In Question 4, this paper discusses the general equilibrium effect of health insurance. The existing literature often uses a partial equilibrium framework, that is, given the entire medical market remains unchanged, to discuss the impact of health insurance expansion or changes in the reimbursement rate on various outcomes. However, health insurance reforms might affect individuals’ decision making (demand side) as well as providers’ behavior (supply side). We evaluate the impact of China’s New Cooperative Medical Scheme (NCMS) expansion, and find that it not only affects individuals’ healthcare utilization and health outcomes, but also has significant impacts on the public hospitals’ income and expenditure, and increases the number of start-ups and patent applications in the pharmaceutical industry.
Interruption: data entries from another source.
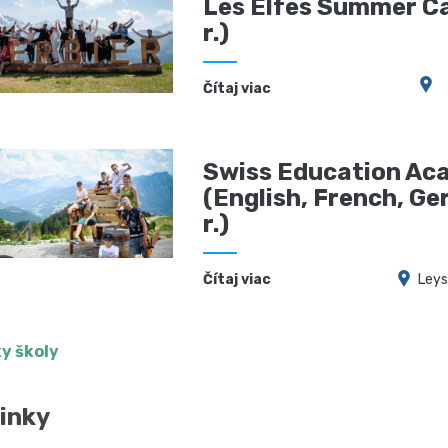
Les Elfes Summer C
r.)
Čítaj viac
Swiss Education Ac
(English, French, Ge
r.)
Čítaj viac
Leys
y školy
inky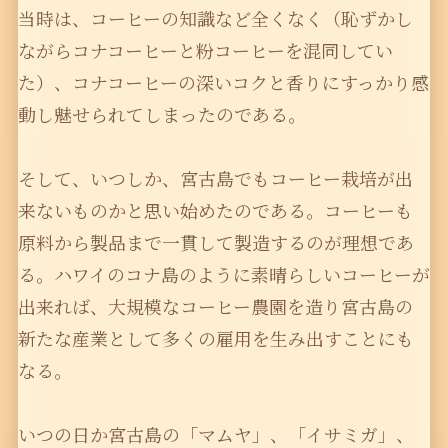
当時は、コーヒーの知識など全くなく（恥ずかし
ながらコナコーヒーと粉コーヒーを混同してい
た）、コナコーヒーの深いコクと香りにすっかり感
動し魅せられてしまったのである。
そして、いつしか、宮古島でもコーヒー栽培が出
来ないものかと思い始めたのである。コーヒーも
原料から製品まで一貫して製造するのが理想であ
る。ハワイのコナ島のように素晴らしいコーヒーが
出来れば、大規模なコーヒー農園を造り宮古島の
新たな産業として多くの雇用を生み出すことにも
なる。
いつの日か宮古島の「マムヤ」、「イサミガ」、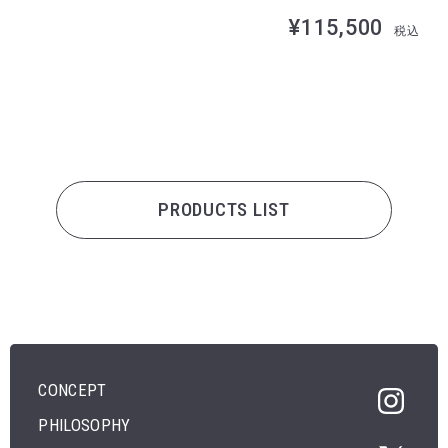
¥115,500
税込
PRODUCTS LIST
CONCEPT
PHILOSOPHY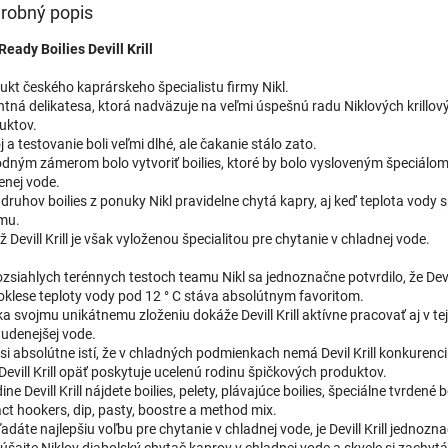
robný popis
Boilies 30mm - 1kg
u dodávateľa
| 68050
Ready Boilies Devill Krill
ukt českého kaprárskeho špecialistu firmy Nikl.
ntná delikatesa, ktorá nadväzuje na veľmi úspešnú radu Niklových krillov
Boilies 20mm - 250g
uktov.
u dodávateľa
 a testovanie boli veľmi dlhé, ale čakanie stálo zato.
| 68049
dným zámerom bolo vytvoriť boilies, ktoré by bolo vysloveným špeciálom 
enej vode.
 druhov boilies z ponuky Nikl pravidelne chytá kapry, aj keď teplota vody 
mu.
Boilies 24mm - 3kg
ž Devill Krill je však vyloženou špecialitou pre chytanie v chladnej vode.
u dodávateľa
| 68051
ozsiahlych terénnych testoch teamu Nikl sa jednoznačne potvrdilo, že Devil
poklese teploty vody pod 12 ° C stáva absolútnym favoritom.
a svojmu unikátnemu zloženiu dokáže Devill Krill aktívne pracovať aj v tej
tudenejšej vode.
Boilies 20mm - 3kg
si absolútne istí, že v chladných podmienkach nemá Devil Krill konkurenci
u dodávateľa
| 68052
Devill Krill opäť poskytuje ucelenú rodinu špičkových produktov.
ine Devill Krill nájdete boilies, pelety, plávajúce boilies, špeciálne tvrdené bo
act hookers, dip, pasty, boostre a method mix.
adáte najlepšiu voľbu pre chytanie v chladnej vode, je Devill Krill jednozn
úšajte Niklov diabolský chytač kaprov v chladnej vode a skvele si zachytá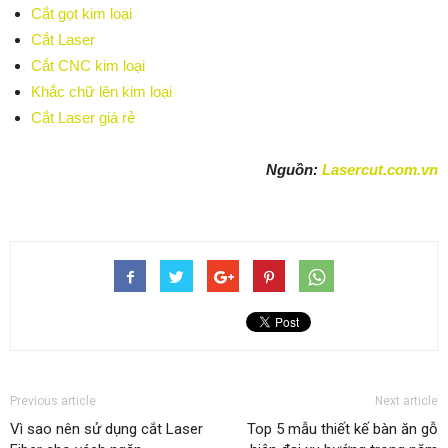
Cắt gọt kim loại
Cắt Laser
Cắt CNC kim loại
Khắc chữ lên kim loại
Cắt Laser giá rẻ
Nguồn:
Lasercut.com.vn
Previous article
Next article
Vì sao nên sử dụng cắt Laser
Top 5 mẫu thiết kế bàn ăn gỗ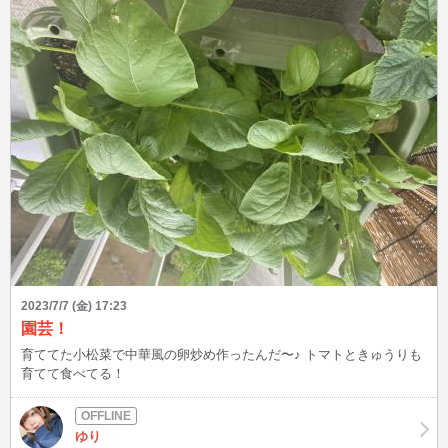
2023/7/7 (金) 17:23
園芸！
育ててた小松菜で中華風の卵炒め作ったんだ〜♪ トマトときゅうりも
育てて食べてる！
ゆり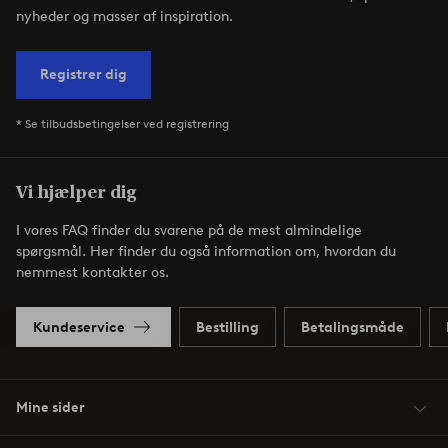
nyheder og masser af inspiration.
Registrer dig
* Se tilbudsbetingelser ved registrering
Vi hjælper dig
I vores FAQ finder du svarene på de mest almindelige
spørgsmål. Her finder du også information om, hvordan du
nemmest kontakter os.
Kundeservice
Bestilling
Betalingsmåde
Mine sider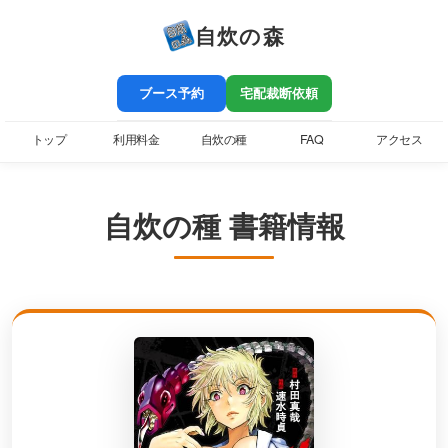
自炊の森
ブース予約
宅配裁断依頼
トップ
利用料金
自炊の種
FAQ
アクセス
自炊の種 書籍情報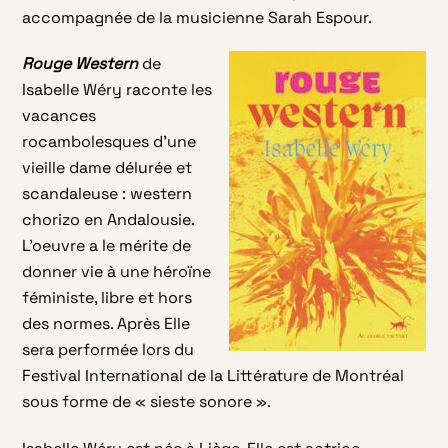
accompagnée de la musicienne Sarah Espour.
Rouge Western
de
Isabelle Wéry raconte les
vacances
rocambolesques d’une
vieille dame délurée et
scandaleuse : western
chorizo en Andalousie.
L’oeuvre a le mérite de
donner vie à une héroïne
féministe, libre et hors
des normes. Après Elle
sera performée lors du
Festival International de la Littérature de Montréal
sous forme de « sieste sonore ».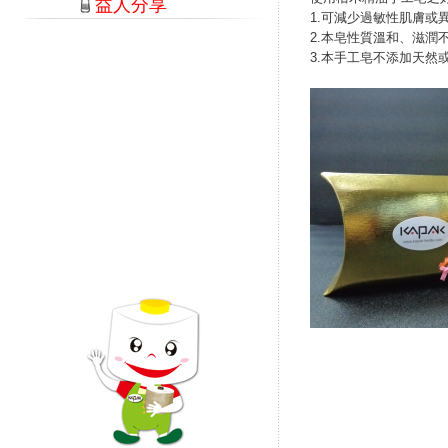
益人分享
1.可減少過敏性肌膚或
2.本皂性質溫和、滋潤
3.本手工皂不添加天然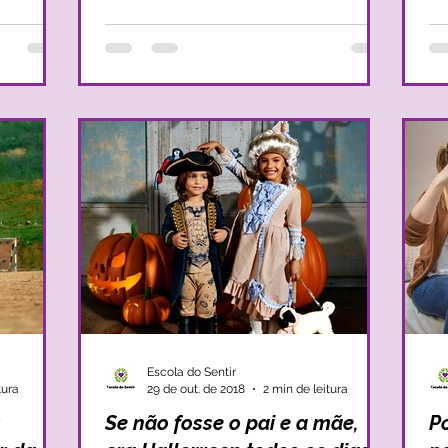
Escola do Sentir
tura
29 de out. de 2018
2 min de leitura
s
Se não fosse o pai e a mãe,
P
These preliminary results suggest that the impacts of health insurance on providers’ behavior cannot be ignored. In future studies, researchers should broaden their analytical perspectives and further explore the general equilibrium effects of health insurance.
We believe that Chinese researchers can dig out newer research questions as well as fresher analytical perspectives by combining Chinese reality with big data and the latest empirical approaches. China’s stories and experiences will boost the development of literature on moral hazard in health economics and provide valuable lessons for the improvement of the health financing system in China and other countries.